Skiers and snowboarders should be hitting the slopes by January 13, said Mt. Sima general manager Richard Roy.
The ski hill’s chairlift has been out of commission since December 22, and the mountain will not be getting the repaired parts back until today.
“There were a number of things — but one of the things that went wrong with it is the seal broke and oil was leaking into the brake-drum area, which is the back-up brake – it’s an emergency brake,” said Roy.
“Because of the oil leaking onto those brakes it caused them to overheat and there was quite a bit of smoke that was generated at the time.
“It wasn’t a dangerous situation, it was just a situation that we couldn’t tolerate; we had to find out what was wrong with it.”
So the Great Northern Ski Society, a non-profit society that runs Mt. Sima, decided to take down the string of chairs and use a heavy-duty crane to remove the faulty parts.
The mountain lost 10 days of operation over the Christmas season, normally the mountain’s busiest time of year.
It cost the non-profit society up to $40,000 in lost revenue, said Roy.

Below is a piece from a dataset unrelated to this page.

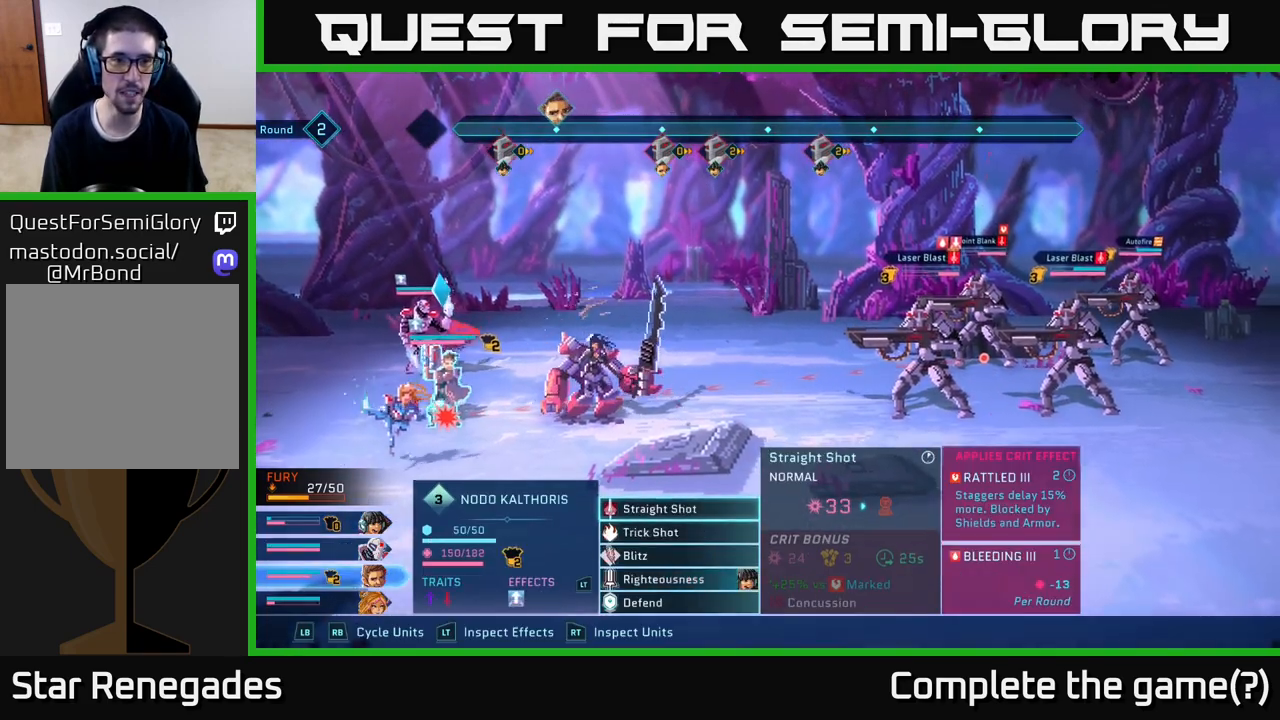
{"buttons": [], "left_stick": "center", "right_stick": "center", "events": []}
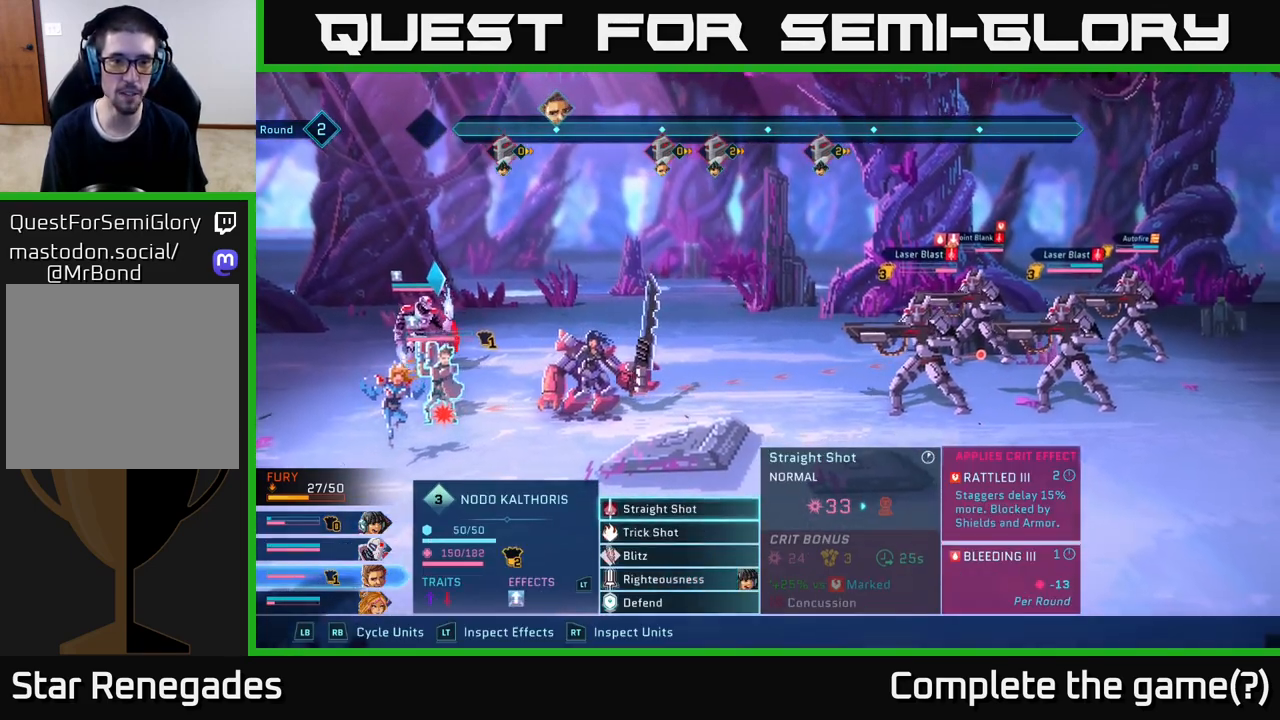
{"buttons": [], "left_stick": "center", "right_stick": "center", "events": [[283, "left_stick", "down"], [467, "left_stick", "center"]]}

“It obviously has had quite an effect because it occurred when we were probably busiest,” he said.
At this point, season pass holders will not be getting a refund, said Roy.
The break-even point for pass holders is 14 days on the slopes, and the society views a 65-day season as ample opportunity to accumulate those 14 days, he said.
“If at the end of the season we don’t get our normal 60 to 65 days of operating days then the board would address it at that time,” he said.
An adult season’s pass costs $435.
The chairlift breakdown also hindered training for the Yukon’s alpine and freestyle skiing teams, which were preparing for the 2007 Canada Winter Games.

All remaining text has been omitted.